Media Centre

4th October 2016
The pros and cons of active and passive investments

active passive Img for web

The differences between passive and active management start with an investment index, or benchmark, such as the S&P 500.

The manager of a passive mutual fund or exchange traded fund (ETF) will seek to achieve the return of a particular index, before expenses – nothing more, nothing less. Typically, passive funds own most of the same securities, and in the same weightings, as their respective indices. Passive fund managers make no active decisions, potentially resulting in less trading – which reduces fund expenses as well as potential taxable distributions to shareholders. The performance of a passive fund should mirror the index it’s tracking, which means that the fund will share both the ups and the downs of the index.

######

**SHORT EXERCISE 1**: In the article on active and passive investments, repeat the part that opens with the words containing "active passive Img" and closes with "of the index.".
**SHORT EXERCISE 2**:
Answer these questions about the article on active and passive investments:
(a) Which index does the article name as an example of a benchmark?
(b) What date does the article carry?
(c) What return does the manager of a passive fund seek to achieve?
**SHORT EXERCISE 3**: Go on with the article on active and passive investments from where it stops.

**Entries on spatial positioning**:
######

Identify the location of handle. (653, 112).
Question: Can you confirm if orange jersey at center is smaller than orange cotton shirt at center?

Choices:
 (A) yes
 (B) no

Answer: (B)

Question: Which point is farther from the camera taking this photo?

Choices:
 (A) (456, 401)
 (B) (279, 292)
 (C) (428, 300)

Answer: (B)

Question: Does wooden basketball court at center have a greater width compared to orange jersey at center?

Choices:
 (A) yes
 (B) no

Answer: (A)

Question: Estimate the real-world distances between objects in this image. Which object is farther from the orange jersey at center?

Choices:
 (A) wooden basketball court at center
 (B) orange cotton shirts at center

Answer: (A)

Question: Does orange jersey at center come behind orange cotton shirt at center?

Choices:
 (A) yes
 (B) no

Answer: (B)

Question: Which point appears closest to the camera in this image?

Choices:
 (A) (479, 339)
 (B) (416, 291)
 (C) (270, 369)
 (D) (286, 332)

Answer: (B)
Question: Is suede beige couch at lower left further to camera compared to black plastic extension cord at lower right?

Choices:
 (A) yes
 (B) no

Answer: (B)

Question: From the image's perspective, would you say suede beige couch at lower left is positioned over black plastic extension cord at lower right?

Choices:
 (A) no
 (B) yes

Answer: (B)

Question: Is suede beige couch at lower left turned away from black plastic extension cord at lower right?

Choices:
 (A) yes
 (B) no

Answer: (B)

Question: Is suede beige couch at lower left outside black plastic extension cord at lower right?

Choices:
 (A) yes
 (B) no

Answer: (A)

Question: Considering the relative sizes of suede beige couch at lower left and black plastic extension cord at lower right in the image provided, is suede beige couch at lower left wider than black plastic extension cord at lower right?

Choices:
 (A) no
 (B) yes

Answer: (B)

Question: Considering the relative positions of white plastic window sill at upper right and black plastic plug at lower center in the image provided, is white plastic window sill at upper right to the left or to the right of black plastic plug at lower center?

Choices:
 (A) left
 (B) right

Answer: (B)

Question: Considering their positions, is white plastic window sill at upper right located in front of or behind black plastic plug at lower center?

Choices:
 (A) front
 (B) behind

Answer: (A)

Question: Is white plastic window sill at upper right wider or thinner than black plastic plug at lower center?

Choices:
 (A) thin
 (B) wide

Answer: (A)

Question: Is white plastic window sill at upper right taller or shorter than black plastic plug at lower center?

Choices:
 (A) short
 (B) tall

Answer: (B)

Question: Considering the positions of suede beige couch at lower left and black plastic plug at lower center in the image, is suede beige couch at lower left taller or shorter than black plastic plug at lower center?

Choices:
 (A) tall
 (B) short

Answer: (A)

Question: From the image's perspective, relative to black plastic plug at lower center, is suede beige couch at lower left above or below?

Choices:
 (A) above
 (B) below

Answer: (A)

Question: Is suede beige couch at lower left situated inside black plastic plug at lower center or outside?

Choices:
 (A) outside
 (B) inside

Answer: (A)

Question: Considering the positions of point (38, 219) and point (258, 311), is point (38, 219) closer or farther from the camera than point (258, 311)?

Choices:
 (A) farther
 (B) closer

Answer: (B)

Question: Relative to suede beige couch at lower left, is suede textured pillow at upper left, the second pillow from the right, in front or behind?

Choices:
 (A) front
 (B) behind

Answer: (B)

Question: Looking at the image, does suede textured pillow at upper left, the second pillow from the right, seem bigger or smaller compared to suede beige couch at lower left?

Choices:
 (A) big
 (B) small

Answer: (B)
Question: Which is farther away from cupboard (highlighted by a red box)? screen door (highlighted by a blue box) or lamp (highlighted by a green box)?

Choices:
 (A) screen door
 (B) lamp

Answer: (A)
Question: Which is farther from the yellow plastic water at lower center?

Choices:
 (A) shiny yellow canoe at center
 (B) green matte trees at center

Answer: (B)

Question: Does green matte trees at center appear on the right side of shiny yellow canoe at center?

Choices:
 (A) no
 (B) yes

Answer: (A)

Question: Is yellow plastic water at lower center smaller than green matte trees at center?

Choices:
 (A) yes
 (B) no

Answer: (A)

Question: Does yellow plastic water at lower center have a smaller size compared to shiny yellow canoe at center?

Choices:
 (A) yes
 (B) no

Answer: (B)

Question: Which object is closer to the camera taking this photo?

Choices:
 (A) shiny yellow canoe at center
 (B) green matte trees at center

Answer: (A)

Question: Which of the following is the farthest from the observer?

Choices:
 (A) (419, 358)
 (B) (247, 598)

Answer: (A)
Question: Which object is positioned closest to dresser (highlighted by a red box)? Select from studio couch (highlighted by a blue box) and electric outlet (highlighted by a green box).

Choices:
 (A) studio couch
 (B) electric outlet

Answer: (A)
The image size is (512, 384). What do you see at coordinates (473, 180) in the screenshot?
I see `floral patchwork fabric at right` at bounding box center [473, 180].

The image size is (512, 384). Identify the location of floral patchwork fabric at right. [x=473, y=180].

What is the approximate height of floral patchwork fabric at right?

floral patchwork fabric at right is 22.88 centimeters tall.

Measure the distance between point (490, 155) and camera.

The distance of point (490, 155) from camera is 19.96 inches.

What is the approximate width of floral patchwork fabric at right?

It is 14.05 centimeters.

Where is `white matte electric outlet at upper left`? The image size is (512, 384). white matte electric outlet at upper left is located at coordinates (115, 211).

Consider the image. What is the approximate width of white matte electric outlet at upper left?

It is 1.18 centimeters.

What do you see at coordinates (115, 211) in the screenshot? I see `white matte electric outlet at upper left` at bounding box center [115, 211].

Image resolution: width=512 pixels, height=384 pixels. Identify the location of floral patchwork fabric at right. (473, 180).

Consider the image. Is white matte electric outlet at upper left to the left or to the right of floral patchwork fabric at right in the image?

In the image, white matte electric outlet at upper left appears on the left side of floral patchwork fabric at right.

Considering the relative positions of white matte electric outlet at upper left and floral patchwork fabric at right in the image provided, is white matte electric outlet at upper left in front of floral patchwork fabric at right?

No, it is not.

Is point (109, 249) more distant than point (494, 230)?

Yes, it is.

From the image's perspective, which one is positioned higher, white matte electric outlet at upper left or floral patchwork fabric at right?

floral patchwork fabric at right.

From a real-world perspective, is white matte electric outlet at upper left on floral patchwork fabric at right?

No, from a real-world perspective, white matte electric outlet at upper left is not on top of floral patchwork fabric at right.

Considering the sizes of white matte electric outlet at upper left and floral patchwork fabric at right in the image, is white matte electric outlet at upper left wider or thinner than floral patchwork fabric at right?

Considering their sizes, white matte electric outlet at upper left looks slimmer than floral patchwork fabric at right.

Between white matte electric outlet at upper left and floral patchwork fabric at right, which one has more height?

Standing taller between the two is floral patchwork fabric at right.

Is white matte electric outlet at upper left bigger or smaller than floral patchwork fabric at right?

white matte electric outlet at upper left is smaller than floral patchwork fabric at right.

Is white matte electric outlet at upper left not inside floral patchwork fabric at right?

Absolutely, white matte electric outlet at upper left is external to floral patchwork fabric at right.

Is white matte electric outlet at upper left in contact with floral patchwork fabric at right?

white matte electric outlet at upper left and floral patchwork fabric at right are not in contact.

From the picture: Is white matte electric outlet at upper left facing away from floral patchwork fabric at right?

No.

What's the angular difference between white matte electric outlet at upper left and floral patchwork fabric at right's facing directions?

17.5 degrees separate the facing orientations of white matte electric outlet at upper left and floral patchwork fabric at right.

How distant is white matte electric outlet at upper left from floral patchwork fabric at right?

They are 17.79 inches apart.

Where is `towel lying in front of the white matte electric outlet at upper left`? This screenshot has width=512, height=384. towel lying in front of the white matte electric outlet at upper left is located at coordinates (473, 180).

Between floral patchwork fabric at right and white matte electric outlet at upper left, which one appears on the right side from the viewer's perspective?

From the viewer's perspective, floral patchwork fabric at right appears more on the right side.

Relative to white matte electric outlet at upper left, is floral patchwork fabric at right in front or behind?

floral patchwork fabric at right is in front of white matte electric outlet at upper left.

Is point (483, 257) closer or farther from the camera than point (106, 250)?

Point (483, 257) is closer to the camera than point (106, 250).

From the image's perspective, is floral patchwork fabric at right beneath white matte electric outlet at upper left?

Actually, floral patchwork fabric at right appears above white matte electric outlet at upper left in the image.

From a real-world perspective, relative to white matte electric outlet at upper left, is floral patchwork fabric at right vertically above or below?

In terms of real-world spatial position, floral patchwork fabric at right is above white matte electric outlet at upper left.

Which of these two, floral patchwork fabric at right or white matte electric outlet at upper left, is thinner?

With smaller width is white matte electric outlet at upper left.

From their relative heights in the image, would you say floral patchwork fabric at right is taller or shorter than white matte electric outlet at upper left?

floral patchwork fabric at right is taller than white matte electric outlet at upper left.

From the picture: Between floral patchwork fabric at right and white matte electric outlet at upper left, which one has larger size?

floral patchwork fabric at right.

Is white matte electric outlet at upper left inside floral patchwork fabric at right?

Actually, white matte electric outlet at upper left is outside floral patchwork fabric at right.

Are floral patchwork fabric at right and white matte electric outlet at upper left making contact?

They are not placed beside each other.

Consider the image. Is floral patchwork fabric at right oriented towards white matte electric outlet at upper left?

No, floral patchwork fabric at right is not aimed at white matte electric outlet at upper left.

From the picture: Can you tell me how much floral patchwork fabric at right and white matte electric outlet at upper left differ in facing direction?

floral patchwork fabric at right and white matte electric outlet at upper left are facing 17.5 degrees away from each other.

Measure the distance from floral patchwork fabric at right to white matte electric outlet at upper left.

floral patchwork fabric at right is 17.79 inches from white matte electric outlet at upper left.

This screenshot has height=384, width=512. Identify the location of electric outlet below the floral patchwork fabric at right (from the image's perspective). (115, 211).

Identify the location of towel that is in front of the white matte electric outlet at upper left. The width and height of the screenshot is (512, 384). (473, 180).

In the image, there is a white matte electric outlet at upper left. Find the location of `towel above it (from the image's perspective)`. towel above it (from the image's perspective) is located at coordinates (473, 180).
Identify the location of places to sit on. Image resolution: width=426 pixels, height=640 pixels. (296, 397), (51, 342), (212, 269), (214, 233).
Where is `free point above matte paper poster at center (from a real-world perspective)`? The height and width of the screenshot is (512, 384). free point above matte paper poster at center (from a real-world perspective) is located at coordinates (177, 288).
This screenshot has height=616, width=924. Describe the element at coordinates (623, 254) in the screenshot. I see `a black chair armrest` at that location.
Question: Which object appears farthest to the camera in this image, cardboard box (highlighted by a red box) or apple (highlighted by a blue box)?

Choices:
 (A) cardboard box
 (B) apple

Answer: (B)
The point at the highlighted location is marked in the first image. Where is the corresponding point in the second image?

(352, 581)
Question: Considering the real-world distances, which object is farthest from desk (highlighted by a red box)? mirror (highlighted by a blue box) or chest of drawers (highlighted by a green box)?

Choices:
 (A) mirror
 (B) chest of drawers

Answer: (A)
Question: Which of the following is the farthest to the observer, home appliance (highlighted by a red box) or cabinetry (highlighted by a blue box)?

######

**FINAL ANSWER 1**:
active passive Img for web

The differences between passive and active management start with an investment index, or benchmark, such as the S&P 500.

The manager of a passive mutual fund or exchange traded fund (ETF) will seek to achieve the return of a particular index, before expenses – nothing more, nothing less. Typically, passive funds own most of the same securities, and in the same weightings, as their respective indices. Passive fund managers make no active decisions, potentially resulting in less trading – which reduces fund expenses as well as potential taxable distributions to shareholders. The performance of a passive fund should mirror the index it’s tracking, which means that the fund will share both the ups and the downs of the index.

**FINAL ANSWER 2**:
(a) The S&P 500.
(b) 4th October 2016.
(c) The return of a particular index, before expenses.

**FINAL ANSWER 3**:
This type of simplicity means that many investors feel more comfortable with passive funds as they know what they’re getting – an investment that tries to follow an index. However, a risk of passive investing is concentration. Although markets contain a wide range of companies, they are concentrated towards the very largest. In some cases indices are over-exposed to one or a small number of stocks or sectors that have a large impact on performance. For example, in the 1990s, technology and telecoms stocks became a large part of the FTSE 100; index funds benefited from their growth until their subsequent spectacular decline; financials then became dominant; and then mining shares featured heavily.

In contrast, an active manager will seek to outperform an index by achieving higher returns or taking lower risk, or by combining these two techniques. Because active fund managers choose investments, they have the potential to outperform the market on the upside and limit losses when the market declines, relative to the index. They seek to do this by using their knowledge and skill to analyse the market (hence the higher fees). Then they buy shares (equities) which they believe are presently undervalued, and so have potential to increase in price – or pay increased dividends – over time. This process is known as stock-picking. Managers can also adjust their portfolios to minimise potential losses. However, there is no guarantee that actively managed funds will outperform the index.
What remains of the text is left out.